Kmart has also piloted ‘Quiet Hour’ in 26 stores across Australia and New Zealand. For two hours a day – 2:00pm to 3:00pm; and 6:00pm to 7:00pm – these stores implement environmental changes to support customers with disability and their families. During these times overhead lighting is reduced, as is background noise like music and announcements (these are only used for emergencies during these periods), and Kmart provide signage to assist customers to navigate around areas that may cause sensory overload (e.g. candles, bikes, toys). Staff at these sites have undertaken sensory sensitivity training, and resources on how to support customers who experience sensory overload has also been communicated through the teams. Kmart partnered with Disability Employment Service (DES) providers and Autism support services in each state to seek feedback from the community.

Getting feedback 

A key part of implementing new practices and processes is checking that they are working for the customers and community members they are designed for. This can be done directly via a survey, or indirectly through the provision of a contact person or feedback section on your website.  

While feedback and consultation are certainly effective when changing services and processesthey are also useful for developing future plans and practices such as an Access and Inclusion Plan (AIP). Some organisations are running (virtual) internal and external consultations with people with disability, carers, allies, staff, and Not-For-Profit and peak body organisations to develop a new AIP; others are continuing to progress the AIP commitments they currently have.  

To paraphrase Majella Knobel, Director – Accessibility and Inclusion at Westpac, it is about:  

  • Asking the right questions;  
  • Learning as we go; and  
  • Allowing for opportunities to improve our service. 

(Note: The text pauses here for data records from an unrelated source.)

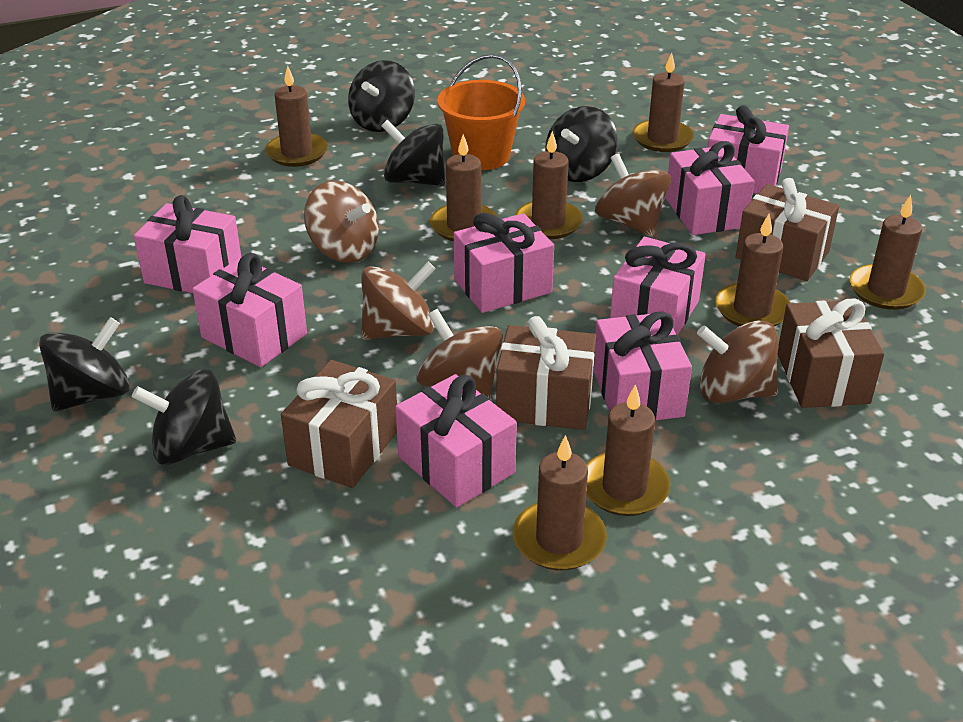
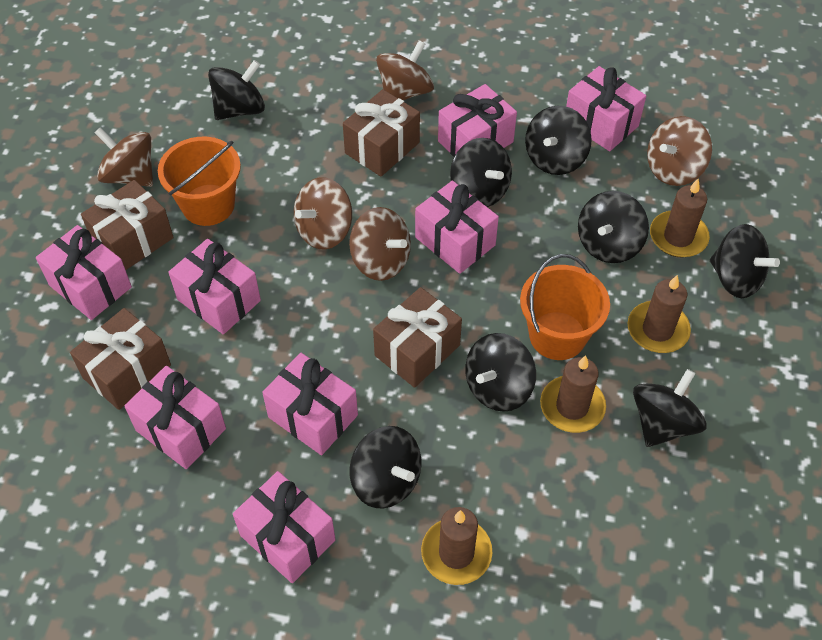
black spinning top: [39,317,130,411] [132,370,236,465] [348,60,415,132] [381,119,445,186] [545,106,618,182] = 5 -> [208,60,265,120] [349,426,421,508] [450,138,512,207] [466,333,536,412] [525,106,592,175] [578,191,649,263] [633,369,707,447] [710,224,780,298] = 8
brown candle: [265,65,328,167] [430,134,497,241] [513,435,607,570] [515,131,583,239] [586,384,670,516] [632,53,694,152] [715,214,791,327] [850,195,926,310] = 8 -> [421,507,492,585] [540,355,606,433] [628,275,691,353] [650,179,710,258] = 4
orange bucket: [437,54,525,170] = 1 -> [158,137,241,226] [520,254,610,360] = 2

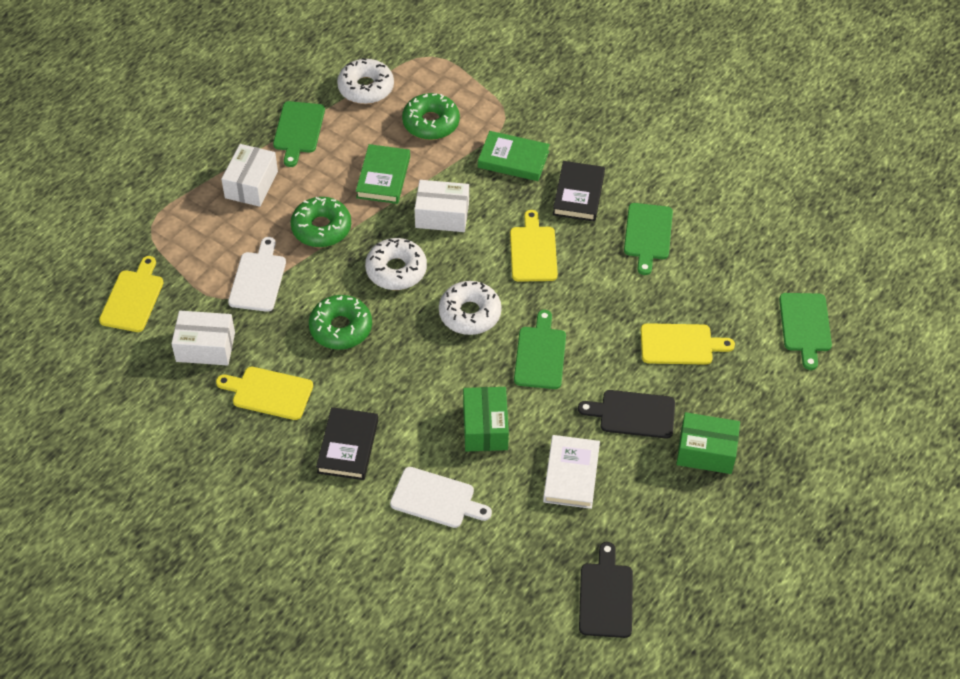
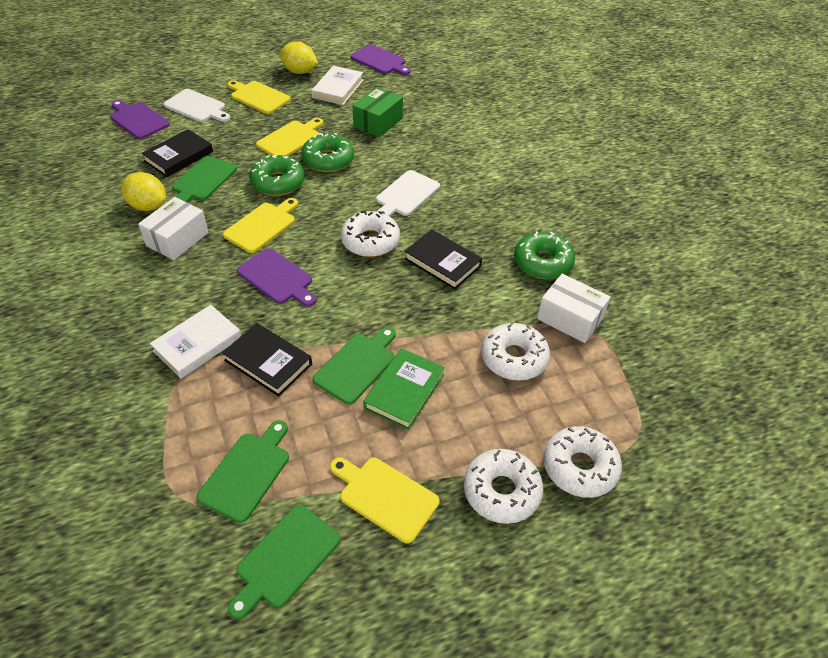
black book: [316,407,378,480] [553,161,605,222] = 2 -> [141,129,213,177] [222,323,312,396] [404,229,482,290] = 3
black cutting board: [578,390,675,439] [579,542,633,638] = 2 -> none = 0
green book: [356,144,410,204] [478,131,550,181] = 2 -> [363,348,445,430] = 1
green box: [463,387,509,451] [676,412,740,474] = 2 -> [352,87,403,137] = 1
purple cutting board: none = 0 -> [110,100,170,139] [237,248,316,307] [350,44,411,75] = 3
white book: [543,435,600,509] = 1 -> [150,305,241,378] [311,66,363,105] = 2
white box: [171,311,235,366] [221,144,278,207] [415,180,469,232] = 3 -> [138,197,209,260] [537,274,611,343] = 2
white donut: [337,57,394,104] [365,238,427,290] [439,281,502,335] = 3 -> [341,211,400,257] [464,449,543,524] [481,322,550,381] [543,426,622,498] = 4
yellow lemon: none = 0 -> [121,172,166,211] [279,42,318,74] = 2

Practical tips for inclusion 

  • Ensure your internal and external communications  support guides, information sheets – are developed in an accessible format. Read practical tips on accessible and inclusive communication.
  • Proactively reach out to customers who may require additional support to access online services. 
  • Check the accessibility of your website and online portals – if this is the primary way that people connect with your organisationensure that everyone is able to. 
  • Consult, collaborate, and connect – we are all in this together.